SOURCE TEXT.
________________________________________

EARTH Thailand

'Trash plastic waste trade'

The Nation 21 June 2019 | PRATCH RUJIVANAROM 

Campaigners want Asean to target more than just marine plastic pollution  

ENVIRONMENTAL campaigners have called on Asean member states to go beyond a narrow focus in solving the problem of marine plastic pollution to also address the plastic waste trade, as the region continues to be inundated with imported trash.  

With Bangkok set to host the 34th Asean Summit over the weekend, the meeting is scheduled to hold talks on the marine debris problem. Asean member states have pledged to endorse a new regional collaborative framework – The Bangkok Declaration – to tackle marine plastic pollution.  

However, Greenpeace Southeast Asia and other prominent environmental groups in the region faulted the agenda for not including the huge related problem of plastic waste trade.  

They called on Asean governments to entirely ban all import of plastic waste, establish a holistic regional policy governing production of single-use plastics, and advance the framework for a sustainable and ethical circular economy in order to protect public health and the environment from plastic pollution.  

Thailand, as Asean chair, will host the summit under the theme “Advancing Partnership for Sustainability”.  

Thailand country director for Greenpeace Southeast Asia, Tara Buakamsri, said it was a good start for Asean countries to acknowledge the severity of the marine debris problem and work together to tackle the large environmental issue. But the Asean initiative will not be successful if member states keep their eyes shut to the rapidly growing volume of plastic waste trade in the region.  

“Asean cannot tackle marine plastic pollution just by announcing a regional collaborative framework in the Bangkok Declaration. We need stronger political will and action to genuinely engage in reducing plastic waste through the entire lifecycle, including by banning trade in plastic waste,” Tara said.

________________________________________

EXERCISE INSTRUCTIONS. Summarize the article in two sentences. Rely only on the article for your answers.

________________________________________

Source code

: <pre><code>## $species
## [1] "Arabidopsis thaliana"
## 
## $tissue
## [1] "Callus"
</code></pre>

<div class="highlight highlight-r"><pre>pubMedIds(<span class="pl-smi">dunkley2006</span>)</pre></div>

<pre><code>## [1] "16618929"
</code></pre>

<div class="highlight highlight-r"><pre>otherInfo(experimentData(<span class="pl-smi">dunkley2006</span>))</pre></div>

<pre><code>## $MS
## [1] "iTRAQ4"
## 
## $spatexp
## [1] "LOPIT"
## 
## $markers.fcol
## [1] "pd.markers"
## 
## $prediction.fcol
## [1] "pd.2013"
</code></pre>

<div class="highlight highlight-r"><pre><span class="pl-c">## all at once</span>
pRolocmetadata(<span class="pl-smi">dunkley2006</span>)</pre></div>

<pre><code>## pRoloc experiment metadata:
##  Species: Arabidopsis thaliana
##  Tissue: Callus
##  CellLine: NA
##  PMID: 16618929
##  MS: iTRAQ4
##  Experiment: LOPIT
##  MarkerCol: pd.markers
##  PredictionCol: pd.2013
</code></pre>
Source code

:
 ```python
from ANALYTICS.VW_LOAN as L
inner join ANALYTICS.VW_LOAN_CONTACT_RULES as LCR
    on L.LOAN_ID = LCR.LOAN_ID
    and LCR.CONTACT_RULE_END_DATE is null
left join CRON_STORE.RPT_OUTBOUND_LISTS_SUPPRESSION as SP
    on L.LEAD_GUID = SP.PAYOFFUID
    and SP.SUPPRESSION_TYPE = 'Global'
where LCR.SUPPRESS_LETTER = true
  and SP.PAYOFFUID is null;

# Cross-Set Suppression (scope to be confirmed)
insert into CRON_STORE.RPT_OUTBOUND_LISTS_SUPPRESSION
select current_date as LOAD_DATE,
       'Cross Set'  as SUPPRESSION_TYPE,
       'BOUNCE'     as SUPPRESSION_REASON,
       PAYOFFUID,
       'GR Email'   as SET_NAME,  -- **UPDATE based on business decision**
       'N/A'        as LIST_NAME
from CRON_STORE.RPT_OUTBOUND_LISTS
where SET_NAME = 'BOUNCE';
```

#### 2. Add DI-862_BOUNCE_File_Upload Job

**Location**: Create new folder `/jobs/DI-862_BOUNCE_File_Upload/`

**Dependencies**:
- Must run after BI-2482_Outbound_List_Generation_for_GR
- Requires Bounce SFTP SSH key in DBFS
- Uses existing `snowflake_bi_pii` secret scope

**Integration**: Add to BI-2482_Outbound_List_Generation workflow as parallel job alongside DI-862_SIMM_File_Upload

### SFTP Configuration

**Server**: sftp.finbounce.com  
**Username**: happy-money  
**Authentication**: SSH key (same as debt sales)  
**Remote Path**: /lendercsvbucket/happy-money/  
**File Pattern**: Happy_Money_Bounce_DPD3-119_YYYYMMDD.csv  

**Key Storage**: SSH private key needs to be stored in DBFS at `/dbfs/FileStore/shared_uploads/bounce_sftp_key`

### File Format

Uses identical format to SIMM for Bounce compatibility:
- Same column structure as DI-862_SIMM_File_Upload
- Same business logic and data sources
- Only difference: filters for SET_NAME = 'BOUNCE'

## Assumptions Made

________________________________________

EXERCISE RESULT. Environmental campaigners, including Greenpeace Southeast Asia, faulted the agenda of the 34th Asean Summit in Bangkok for addressing marine plastic pollution through the Bangkok Declaration while leaving out the plastic waste trade. They urged Asean governments to ban all imports of plastic waste, set a holistic regional policy on the production of single-use plastics, and advance a sustainable and ethical circular economy.